Absolute Value Inequalities Calculator

Understanding Absolute Value Inequalities

An absolute value inequality is a mathematical statement that compares an absolute value expression to a constant using an inequality symbol. The expression |ax + b| measures the distance of the linear expression ax + b from zero on the number line. Because distance is never negative, the direction of the inequality symbol determines whether the solution is a bounded interval or an unbounded union of two rays.

The Core Formula and Its Derivation

For a less-than inequality of the form |ax + b| < c, where c > 0 and a ≠ 0, the definition of absolute value transforms the single inequality into a compound inequality:

−c < ax + b < c

Subtracting b from all three parts gives −c − b < ax < c − b. Dividing through by a yields the closed-form solution interval:

(−c − b) / a < x < (c − b) / a

When a is negative, the division flips both inequality signs, so the left endpoint becomes the algebraically larger value. For a greater-than inequality |ax + b| > c, the expression ax + b must lie outside the interval [−c, c], producing two separate branches: ax + b < −c OR ax + b > c. Solving each branch independently yields a union of two rays.

Variable Reference

• a (Coefficient of x) — The nonzero multiplier of x inside the absolute value bars. Negative values reverse inequality directions during division; the calculator handles this automatically.
• b (Constant inside |·|) — The additive constant inside |ax + b|. It shifts the center of the solution interval left or right along the number line.
• c (Right-side value) — The non-negative threshold on the right-hand side. When c = 0, a strict less-than inequality has no solution. When c < 0, a less-than inequality is unsolvable; a greater-than inequality is satisfied by all real numbers.

Step-by-Step Solution Process

To solve |ax + b| < c manually, follow these steps: (1) Confirm that c ≥ 0; if not, the solution set is empty. (2) Write the compound inequality −c < ax + b < c. (3) Subtract b from all three parts: −c − b < ax < c − b. (4) Divide all parts by a, flipping the signs if a < 0. (5) State the solution as the open interval ((−c − b)/a, (c − b)/a). For > or ≥ inequalities, split into two separate branches and solve each before writing the union.

Worked Examples

Example 1: |2x + 3| < 7

With a = 2, b = 3, c = 7, the compound inequality becomes −7 < 2x + 3 < 7. Subtracting 3 gives −10 < 2x < 4. Dividing by 2 yields −5 < x < 2, an open interval of length 7 on the number line.

Example 2: |3x − 6| > 9

With a = 3, b = −6, c = 9, split into 3x − 6 < −9 OR 3x − 6 > 9. Adding 6 and dividing by 3 gives x < −1 OR x > 5, written in interval notation as (−∞, −1) ∪ (5, +∞).

Example 3: |−2x + 4| ≤ 8

With a = −2, b = 4, c = 8, expand to −8 ≤ −2x + 4 ≤ 8. Subtract 4: −12 ≤ −2x ≤ 4. Divide by −2 and flip signs: −2 ≤ x ≤ 6. The closed interval [−2, 6] is the complete solution set.
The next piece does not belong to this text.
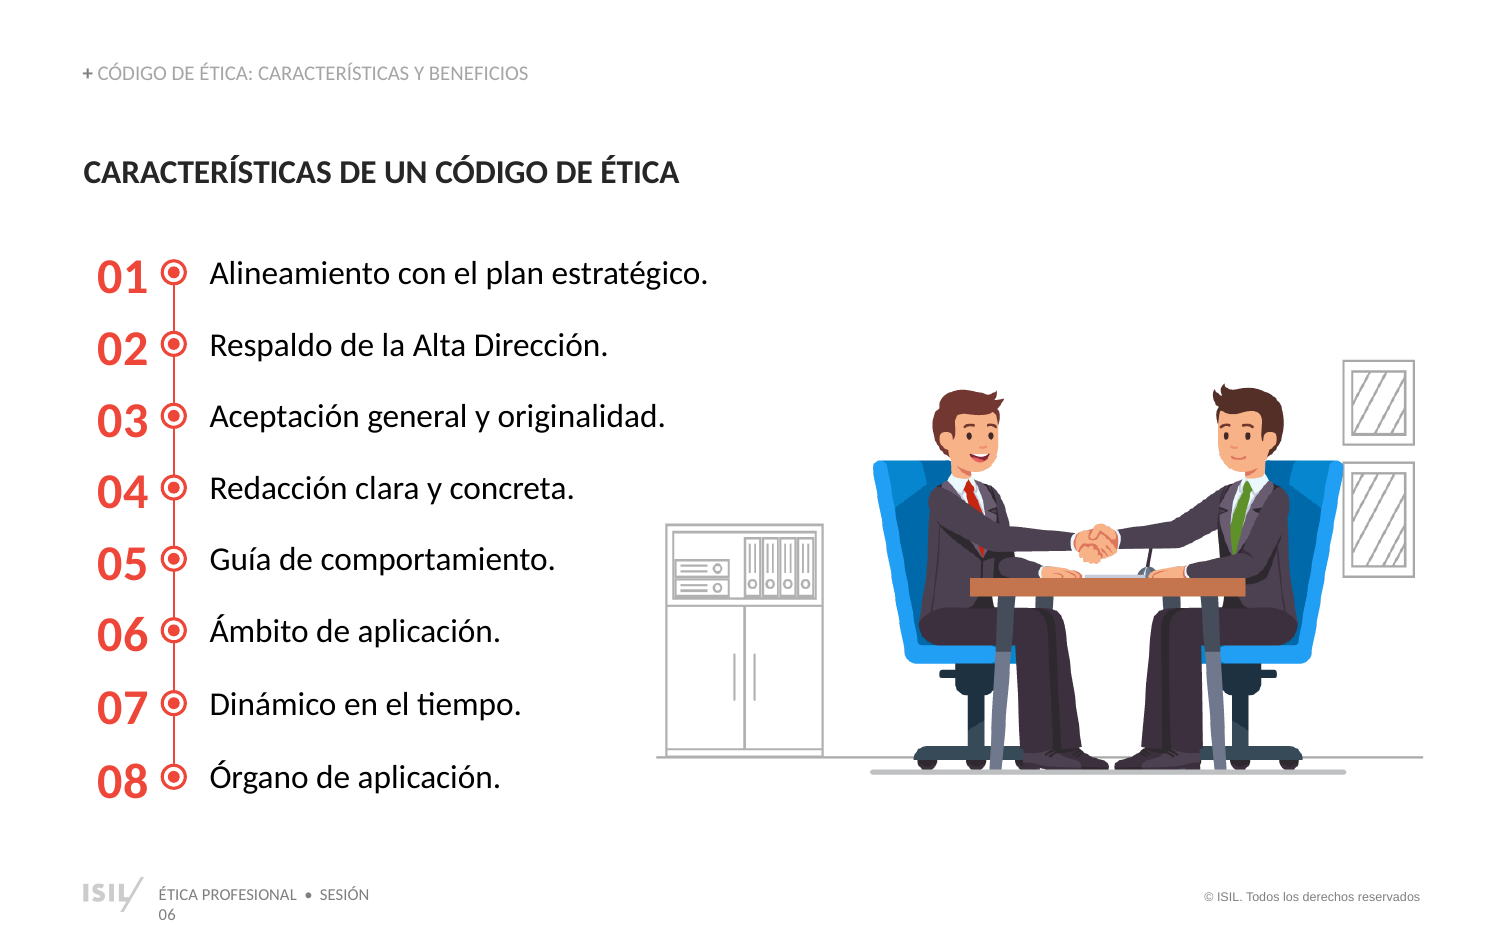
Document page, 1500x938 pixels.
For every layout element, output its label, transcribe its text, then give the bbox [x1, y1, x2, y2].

Special Cases and Edge Conditions

• |ax + b| < 0 with strict inequality: no real solution exists, since absolute values are always non-negative.
• c < 0: |ax + b| > c is true for all real x; |ax + b| < c has no solution.
• a = 0: the expression reduces to |b| compared to c, which is either always true or always false.

Real-World Applications

Manufacturing tolerances rely directly on this structure. A bolt specified at 25 mm ± 0.05 mm must satisfy |x − 25| ≤ 0.05, giving the acceptance range 24.95 mm to 25.05 mm. Voltage regulators, GPS positional accuracy windows, and statistical confidence intervals all use the same underlying inequality to bound acceptable variation around a target value.

Methodology and Sources

The algebraic methods applied by this calculator follow the two-case decomposition of absolute value expressions standard in precalculus curricula. The core procedure is documented in Khan Academy's introduction to absolute value inequalities and formalized in MCC Kansas City's Solving Absolute Value Equations and Inequalities (PDF). Graphical verification of solution intervals aligns with the approach presented in Richland Community College's Section 2.5 on solving inequalities algebraically and graphically.